### THE TASK
Return only that part of the material below which starts with the line containing "wrist: (386, 523)" and goes on through the line containing "ring tip: (485, 431)", restated exactly.

DATA TO EXAMINE Start Marker

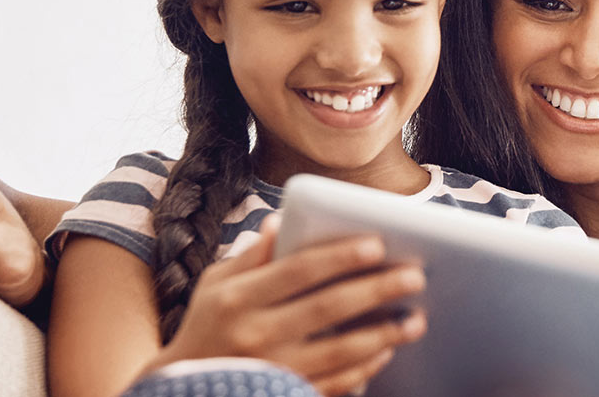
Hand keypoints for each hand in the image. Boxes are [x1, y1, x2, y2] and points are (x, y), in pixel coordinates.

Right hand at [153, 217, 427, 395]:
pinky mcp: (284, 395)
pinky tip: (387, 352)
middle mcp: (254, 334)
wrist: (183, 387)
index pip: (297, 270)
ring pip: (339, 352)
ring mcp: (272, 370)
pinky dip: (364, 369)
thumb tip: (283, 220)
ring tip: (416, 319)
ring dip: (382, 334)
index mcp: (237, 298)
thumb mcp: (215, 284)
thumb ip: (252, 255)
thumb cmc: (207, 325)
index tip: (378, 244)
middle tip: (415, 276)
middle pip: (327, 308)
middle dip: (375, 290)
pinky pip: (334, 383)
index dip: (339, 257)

DATA TO EXAMINE End Marker
DATA TO EXAMINE Start Marker

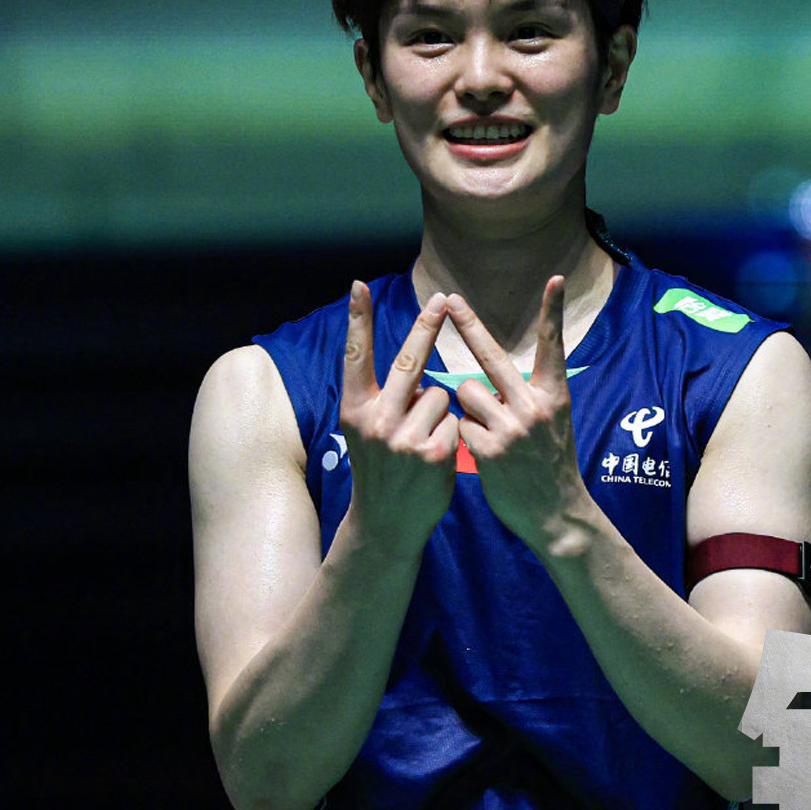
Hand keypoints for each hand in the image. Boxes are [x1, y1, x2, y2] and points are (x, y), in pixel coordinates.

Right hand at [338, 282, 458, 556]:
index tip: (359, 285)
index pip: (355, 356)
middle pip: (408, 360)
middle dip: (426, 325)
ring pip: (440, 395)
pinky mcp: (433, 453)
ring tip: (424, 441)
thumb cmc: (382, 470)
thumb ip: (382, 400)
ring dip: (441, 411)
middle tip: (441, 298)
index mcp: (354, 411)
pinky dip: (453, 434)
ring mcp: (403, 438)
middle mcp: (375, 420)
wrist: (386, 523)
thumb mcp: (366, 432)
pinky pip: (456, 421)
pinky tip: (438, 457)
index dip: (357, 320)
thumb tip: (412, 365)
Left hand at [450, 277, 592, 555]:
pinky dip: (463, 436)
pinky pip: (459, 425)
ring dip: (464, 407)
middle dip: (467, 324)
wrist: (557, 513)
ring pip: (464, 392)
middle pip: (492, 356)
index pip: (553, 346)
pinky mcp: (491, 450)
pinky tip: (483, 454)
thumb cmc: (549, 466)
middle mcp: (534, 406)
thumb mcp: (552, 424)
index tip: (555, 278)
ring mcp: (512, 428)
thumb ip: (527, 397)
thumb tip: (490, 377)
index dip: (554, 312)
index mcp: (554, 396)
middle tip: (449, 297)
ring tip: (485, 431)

DATA TO EXAMINE End Marker
DATA TO EXAMINE Start Marker

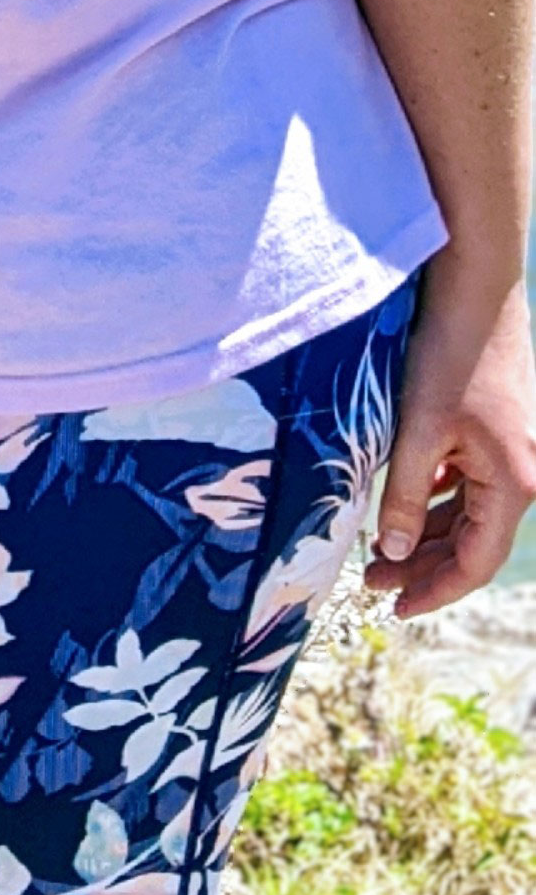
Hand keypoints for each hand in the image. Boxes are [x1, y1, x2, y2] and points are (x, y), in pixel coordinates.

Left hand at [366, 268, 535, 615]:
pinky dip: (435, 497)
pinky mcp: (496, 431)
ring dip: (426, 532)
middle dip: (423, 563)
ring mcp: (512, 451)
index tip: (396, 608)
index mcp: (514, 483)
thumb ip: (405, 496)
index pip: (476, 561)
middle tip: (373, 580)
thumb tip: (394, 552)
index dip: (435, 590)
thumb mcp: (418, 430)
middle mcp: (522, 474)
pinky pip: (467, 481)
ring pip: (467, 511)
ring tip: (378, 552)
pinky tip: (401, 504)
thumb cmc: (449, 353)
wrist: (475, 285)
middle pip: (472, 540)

DATA TO EXAMINE End Marker

### YOUR SOLUTION
wrist: (386, 523)
thumb mcp: (366, 432)
pinky pip: (456, 421)
pinky tip: (438, 457)
index dip: (357, 320)
thumb tip: (412, 365)
Left hand at [450, 277, 592, 555]:
pinky dip: (463, 436)
pinky pip: (459, 425)
ring dip: (464, 407)
middle dip: (467, 324)
wrist: (557, 513)
ring pip: (464, 392)
middle pip: (492, 356)
index pip: (553, 346)
pinky mcp: (491, 450)
pinky tip: (483, 454)
thumb cmc: (549, 466)
middle mcp: (534, 406)
thumb mcp: (552, 424)
index tip: (555, 278)
ring mcp: (512, 428)
thumb ip: (527, 397)
thumb tip: (490, 377)
index dip: (554, 312)
index mcp: (554, 396)
middle tip: (449, 297)
ring tip: (485, 431)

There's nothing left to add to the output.